The study found that about 5.2 million square kilometers of previously humid land transitioned into dryland over the study period, with dryland self-expansion accounting for more than 40% of this change.

In a nutshell, drylands are not just passively spreading due to external factors like global warming — they are actively creating conditions that push neighboring humid regions into aridity.

The self-expansion is driven by a feedback loop where drying soils in existing drylands release less moisture and more heat into the atmosphere. This warmer, drier air then moves downwind, reducing rainfall and increasing evaporation in adjacent regions.

Over time, this process transforms these neighboring areas into drylands as well. “Out of the approximately 5.2 million square kilometers of humid land that transitioned into dryland over the past four decades, more than 40% of the change was due to dryland self-expansion,” said Dr. Akash Koppa, the study’s lead author.

As drylands continue to expand, they threaten to disrupt ecosystems, agriculture, and human settlements worldwide. Regions such as Australia and parts of Eurasia have already seen significant impacts, with dryland self-expansion identified as the primary driver of aridification in these areas.

Thus, the study underscores the importance of addressing climate change not just on a global scale but also with targeted strategies to manage and mitigate the spread of drylands.

On the other hand, have you ever heard of the Amazon Tipping Point?

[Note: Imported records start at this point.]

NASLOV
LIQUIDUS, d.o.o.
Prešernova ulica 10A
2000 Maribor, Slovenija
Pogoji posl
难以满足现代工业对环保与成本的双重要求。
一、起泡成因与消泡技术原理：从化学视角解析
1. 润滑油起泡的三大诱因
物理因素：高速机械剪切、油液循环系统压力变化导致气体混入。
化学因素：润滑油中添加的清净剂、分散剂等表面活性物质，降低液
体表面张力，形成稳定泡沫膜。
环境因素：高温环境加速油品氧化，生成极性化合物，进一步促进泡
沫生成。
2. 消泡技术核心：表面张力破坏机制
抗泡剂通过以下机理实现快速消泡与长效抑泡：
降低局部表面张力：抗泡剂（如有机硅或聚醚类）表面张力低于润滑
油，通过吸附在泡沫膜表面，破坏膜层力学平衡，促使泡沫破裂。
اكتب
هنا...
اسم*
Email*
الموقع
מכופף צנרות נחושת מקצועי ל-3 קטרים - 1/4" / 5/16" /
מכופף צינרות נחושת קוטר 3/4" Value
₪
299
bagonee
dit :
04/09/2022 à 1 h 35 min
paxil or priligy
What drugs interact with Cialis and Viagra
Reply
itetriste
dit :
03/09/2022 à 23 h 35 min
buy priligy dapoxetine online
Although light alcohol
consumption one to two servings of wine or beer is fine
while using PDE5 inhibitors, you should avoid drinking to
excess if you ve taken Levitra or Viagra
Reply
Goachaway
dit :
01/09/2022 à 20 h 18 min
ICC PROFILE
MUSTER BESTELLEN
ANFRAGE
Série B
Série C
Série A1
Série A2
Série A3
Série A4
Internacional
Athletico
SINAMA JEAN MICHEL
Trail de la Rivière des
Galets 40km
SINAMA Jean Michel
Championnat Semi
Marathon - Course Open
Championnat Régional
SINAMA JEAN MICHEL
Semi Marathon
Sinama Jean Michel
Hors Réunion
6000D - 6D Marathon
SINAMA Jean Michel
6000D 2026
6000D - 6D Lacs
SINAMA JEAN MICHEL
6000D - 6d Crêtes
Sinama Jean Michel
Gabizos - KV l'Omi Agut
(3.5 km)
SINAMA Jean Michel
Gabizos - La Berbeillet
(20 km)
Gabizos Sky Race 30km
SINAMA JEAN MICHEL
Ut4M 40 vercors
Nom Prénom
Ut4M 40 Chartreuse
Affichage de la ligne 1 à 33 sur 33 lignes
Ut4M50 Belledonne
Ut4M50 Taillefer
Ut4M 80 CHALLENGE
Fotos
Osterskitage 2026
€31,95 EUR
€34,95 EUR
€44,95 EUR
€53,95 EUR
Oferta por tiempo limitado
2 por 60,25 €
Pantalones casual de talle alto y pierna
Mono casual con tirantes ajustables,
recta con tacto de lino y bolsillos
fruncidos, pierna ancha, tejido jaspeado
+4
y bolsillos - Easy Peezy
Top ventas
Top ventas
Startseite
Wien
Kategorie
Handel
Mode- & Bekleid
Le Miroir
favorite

It is a theory that predicts that, given enough deforestation, the Amazon may cross a threshold beyond which it will no longer be able to create its own precipitation as it is currently doing.

According to the study’s results, a similar process is already well underway worldwide. That’s not something we wanted to hear…

This research also highlights the vulnerability of certain regions to future dryland expansion. As the world continues to warm, the self-propagation of drylands could accelerate, posing even greater risks to biodiversity, food security, and socio-economic stability.

“As we continue to move towards a warmer and potentially drier future, the phenomenon of dryland self-propagation could accelerate, posing significant risks to human livelihoods, ecosystems, and socio-economic stability globally,” Dr. Koppa added.

The study’s findings emphasize the urgent need for climate change mitigation and sustainable land management practices. For example, In West Africa’s Sahel, USAID and the World Food Programme implemented half-moon ponds, a low-cost rainwater retention technique, to combat desertification and improve soil health. Satellite imagery analysis using NDVI showed a 50% increase in vegetation at the intervention sites, demonstrating the effectiveness of this approach in restoring degraded landscapes.

See the video below for a comprehensive explanation of how the process works. It looks like magic, but it’s just science… and community efforts!

All in all, this shows that if local communities, policymakers, and scientists understand the mechanisms driving dryland expansion, they can develop better strategies to slow this process and protect vulnerable regions. That’s why I’m so passionate about scientifically driven policy decision-making.

Beyond that, the researchers also call for coordinated conservation efforts in existing drylands to prevent further aridification and preserve these ecosystems’ delicate balance.

Understanding that drylands are driving their own expansion adds a new dimension to the challenges of climate change. By acknowledging and addressing this self-reinforcing process, we can take steps to mitigate its impact and safeguard the environments and communities at risk. This is not just a future tipping point; we seem to have tipped the balance already.